Good thing Bill Self has a sweet tooth ... or he might not be able to handle coaching such a young Kansas University basketball team.
"Every day it's a box of chocolates," Self said of not knowing what to expect from his first-year Jayhawks.
In last week's 98-79 exhibition rout of Washburn, freshman power forward Quintrell Thomas proved to be the richest of the assembled treats. He scored 10 points and grabbed six rebounds in 14 minutes. None of KU's other five rookies who played had lines worth noting.
"I think it could be up and down like that this year," said freshman point guard Tyshawn Taylor, hoping he won't resemble a Butterfinger in Game No. 2 - tonight's 7 p.m. battle against Emporia State in Allen Fieldhouse.
Taylor suffered five turnovers against one assist in 16 minutes versus the Ichabods.
"One day Quintrell might play well. The next game it might be me, or one of the twins or Travis (Releford). It could be anybody," said Taylor, who concedes he learned a lot from his first game played in front of 16,300 fans.
"It's our first time playing college basketball. I was nervous as heck. I think the rest were," he added of his teammates.
Taylor, a 6-foot-3, 180-pounder from St. Anthony High in Jersey City, N.J., understands what went wrong last week.
"Coach has been getting on me a lot about my turnovers at practice. I try not to think about it as much when in the game," Taylor said. "Sometimes I see things that are not there and I get a little careless with the ball. I've been working on it trying to get better. I think I'll get better with it soon."
Taylor has already had plenty of conversations with his coach about turnovers.
"He has been getting on me a lot like a point guard," Taylor said. "It's an adjustment. Coming from high school not playing point guard and being a point guard and having to take that role is an adjustment. I know coach is trying to make me better. I try to run with it, do what he says to make me better."
Self has high expectations for Taylor, who led St. Anthony to an undefeated record last year and USA Today's No. 1 national ranking.

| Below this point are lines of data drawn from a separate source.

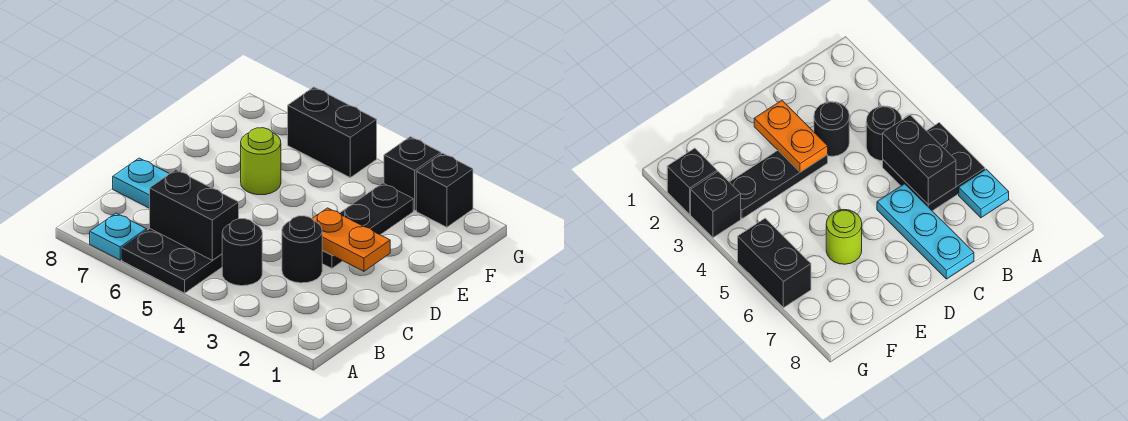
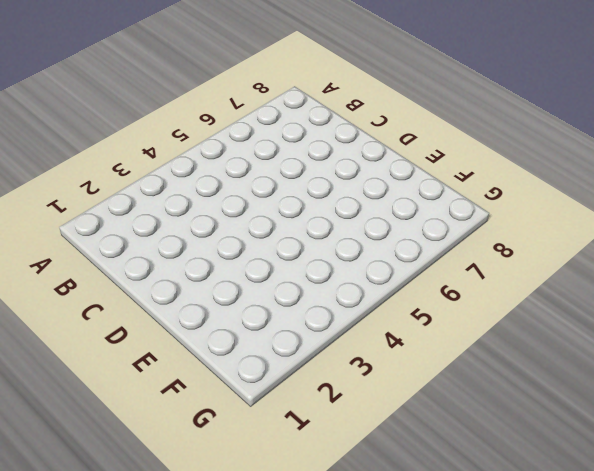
none -> black plate A5:B6 level 1
none -> cyan plate A7 level 1
none -> black round brick B4 level 1

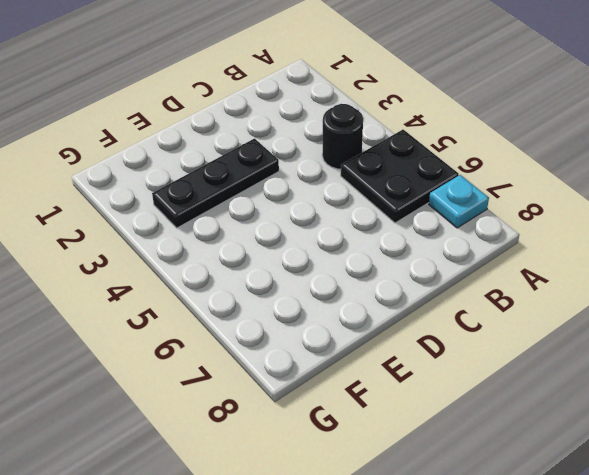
none -> black round brick C3 level 1
none -> cyan plate C6:C8 level 1
none -> lime round brick E6 level 1

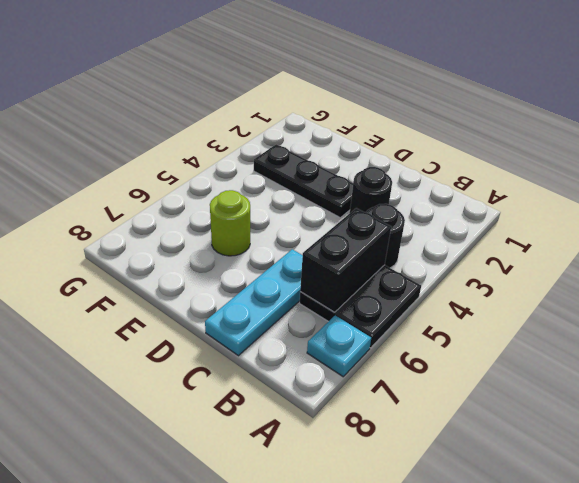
none -> black brick G2 level 1
none -> black brick G3 level 1
none -> black brick G5:G6 level 1

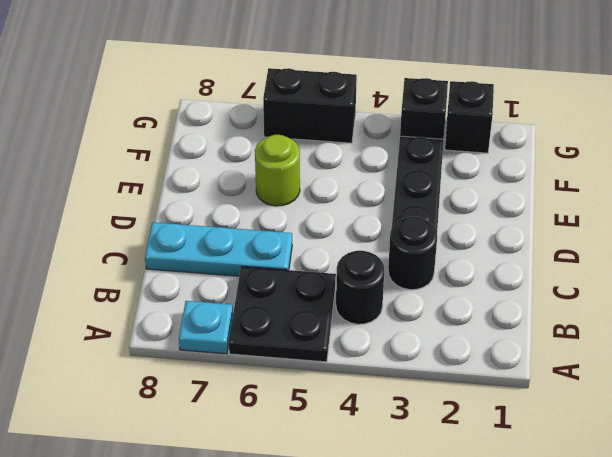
none -> black brick B5:B6 level 2
none -> orange plate D2:D3 level 2

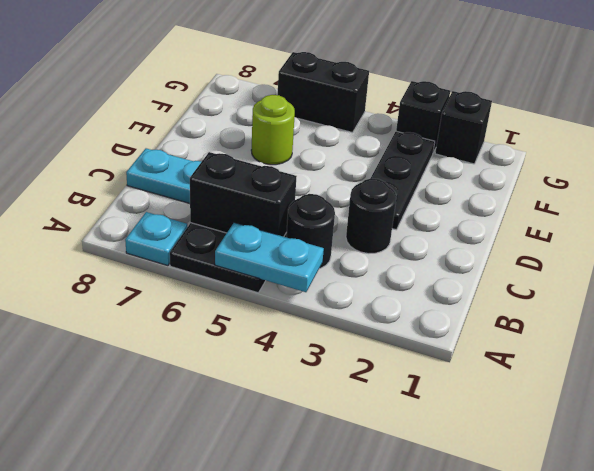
cyan plate A4:A5 level 2 -> none
none -> orange plate D2:D3 level 2

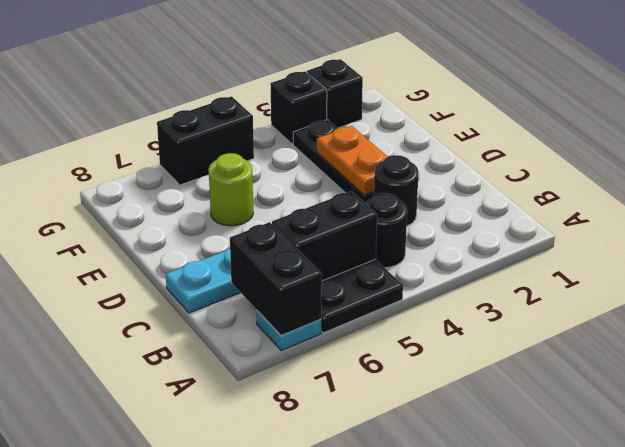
black brick A7:B7 level 2 -> none
orange plate D3:E3 level 2 -> orange plate D2:D3 level 2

"Tyshawn is ready to be a really good player if you value the ball," Self said. "Right now he doesn't value the basketball the way you have to value it against quality competition. We don't want to take away his aggressiveness," Self quickly added.
"These are things everybody goes through. I thought the same thing about Julian (Wright) and Mario (Chalmers, when both first came to KU). It's not something that happens in a two- week, three-week period of time."
Freshman forwards Marcus and Markieff Morris combined for six rebounds, while frosh Travis Releford had three boards against Washburn last Tuesday on a night the Jayhawks were outboarded, 37-36. Washburn, coincidentally, was outrebounded by Kansas State, 52-31, in Sunday's 81-57 loss to KSU in Manhattan.
"I expect our rebounding to improve. I expect not giving up as many easy baskets as we did last game," Self said. "I think we'll make great improvement. When you play against each other all the time, you have a false sense of who you are because the other team (at practice) knows what you are going to do, your tendencies."
The Jayhawks' first real game is Sunday against UMKC. It'll be another 7 p.m. tip in the fieldhouse.